_Excerpted text_:

Just tried it again and was able to get it. Sorry about that. Must be those Senior Moments!


----------



## Joe Lyddon (Sep 11, 2004)

It seems like I remember them doing it in a real simple manner using one of their Spacer Fences...

I found my notes!!

Using the 1/4" Spacer Fence setup as for box joints... and a 1/4" straight bit.

Make a spacer block for Cut #2.

Use backer / pusher blocks behind each cut.

*Cut #1:*
FRONT piece good side UP... flat on table... 
Make the cut... a groove 1/4" x 1/4" and 1/4" away from end.

*Cut #2:*
SIDE piece. Clamp spacer block over the Spacer Fence.
Hold piece on end with the good side toward the fence.
Use a scrap block from the side to hold piece solid against the fence.
Make the cut.

Done!

Slicker than you know what!


----------



## challagan (Feb 7, 2006)

I like the combination joint that Bob and Rick have used many times. They use it on the Jewelry chest that they show often on the WW Channel. 

Corey


----------



## beemerbob (Sep 10, 2004)

Joe Lyddon said:


> It seems like I remember them doing it in a real simple manner using one of their Spacer Fences...

_Input for this task_:
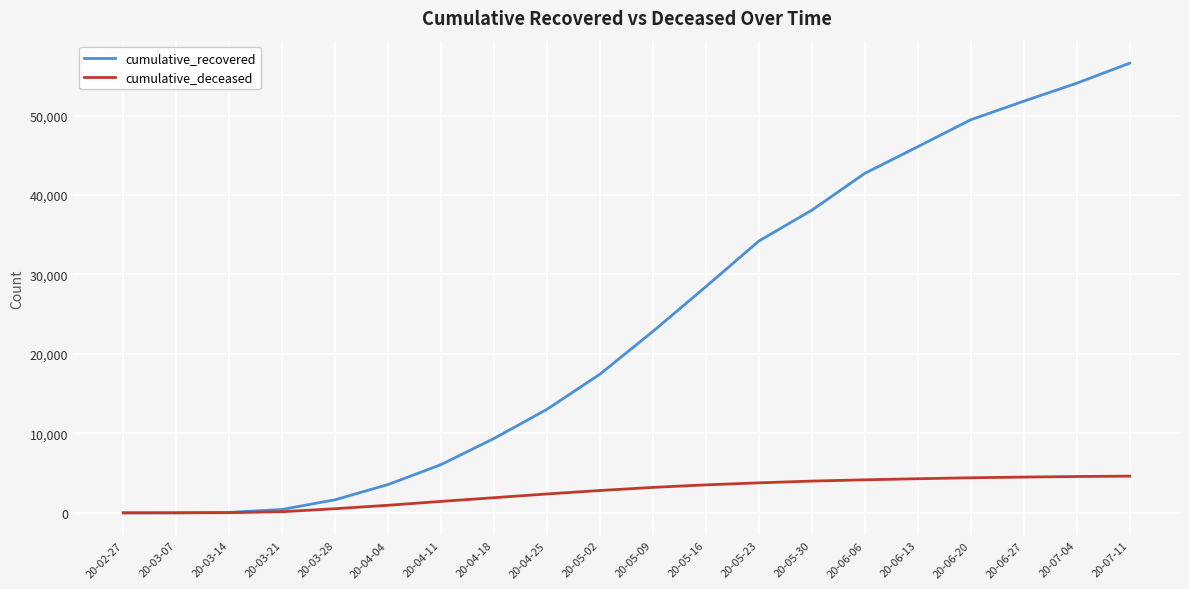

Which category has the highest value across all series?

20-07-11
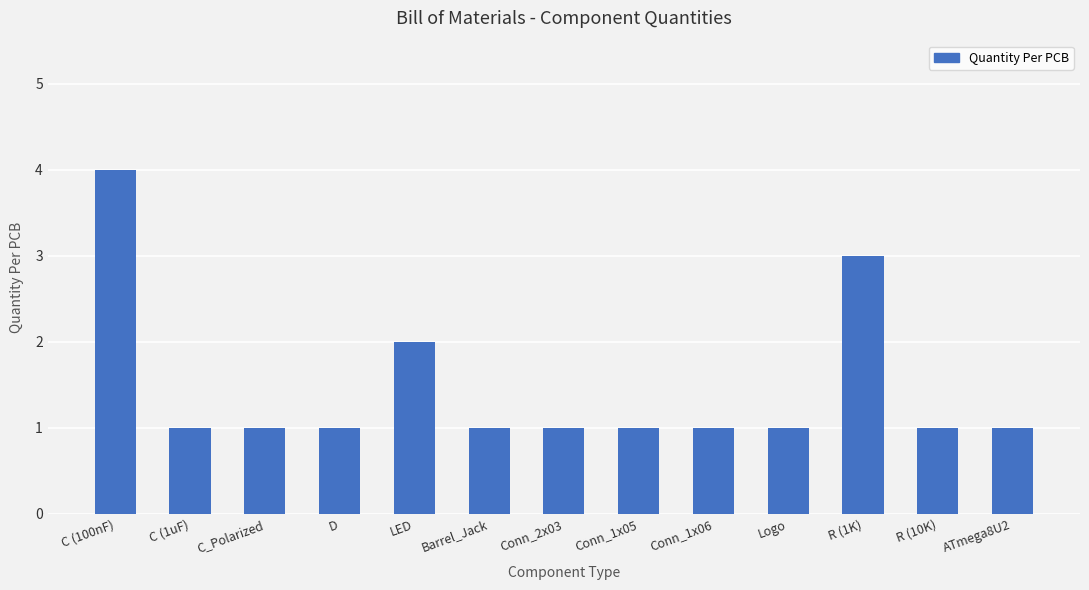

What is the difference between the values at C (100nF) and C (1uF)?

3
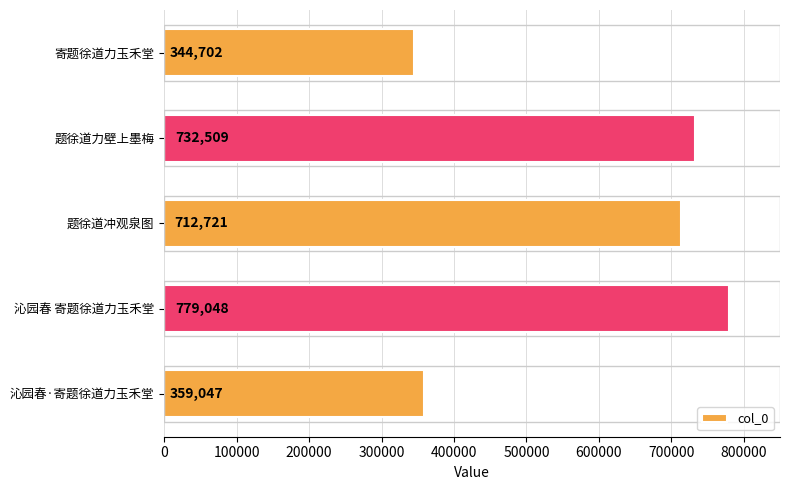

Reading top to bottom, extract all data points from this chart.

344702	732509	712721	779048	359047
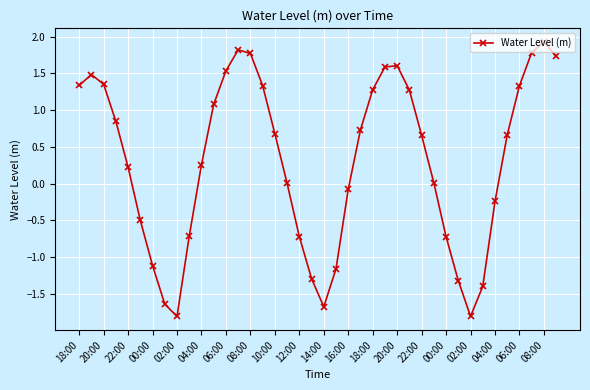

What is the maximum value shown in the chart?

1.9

_Task set_:
(a) Repeat the four chart entries exactly as they are given, omitting the pictures.
(b) Write what comes next in the woodworking forum thread about cutting a joint with a Spacer Fence.

_Solved problems_:
(a)
Which category has the highest value across all series?

20-07-11

What is the difference between the values at C (100nF) and C (1uF)?

3

Reading top to bottom, extract all data points from this chart.

344702	732509	712721	779048	359047

What is the maximum value shown in the chart?

1.9

(b)
> 
> I found my notes!!
> 
> ...


I finally found the tape that came with my set of spacer fences. A picture IS really worth a hundred words.


----------



## bobj3 (Jan 17, 2006)

Hi Joe

I need help on this one  

Is this what you mean,see below,, quick box joint ,,,but I don't see the LOCK for the drawer front or did I miss something.   

Bj 

----------------



Joe Lyddon said:


> It seems like I remember them doing it in a real simple manner using one of their Spacer Fences...
> 
> I found my notes!!
> 
> ...


----------



## Joe Lyddon (Sep 11, 2004)

Bob,

Maybe you missed part of it... when done, it looks just like your top picture... but not like the bottom pic.

Note, I think I got the Front / Side reversed... fixed now...  


*Make a spacer block for Cut #2.* This makes the cut right at the edge like a 1/4" rabbet.

*Use backer / pusher blocks behind each cut.

Cut #1:*
*SIDE (your Ochre Color) * piece good side UP... *flat on table*... 
Make the cut... a *groove 1/4" x 1/4" and 1/4" away from end.*

*Cut #2:
FRONT (your Orange color)* piece. *Clamp spacer block over the Spacer Fence.*
Hold piece *on end* with the good side toward the fence.
Use a scrap block from the side to hold piece solid against the fence.
Make the cut.

Done!


----------



## challagan (Feb 7, 2006)

bobj3 said:


> Hi Joe
> 
> I need help on this one
> 
> ...


Isn't this what Rick calls the combination joint on the show? They show the Jewelry Chest project all the time on the WWchannel and the case sides are constructed with this joint I think. Basically one panel gets routed flat and the other on edge. 

Corey


----------



## Joe Lyddon (Sep 11, 2004)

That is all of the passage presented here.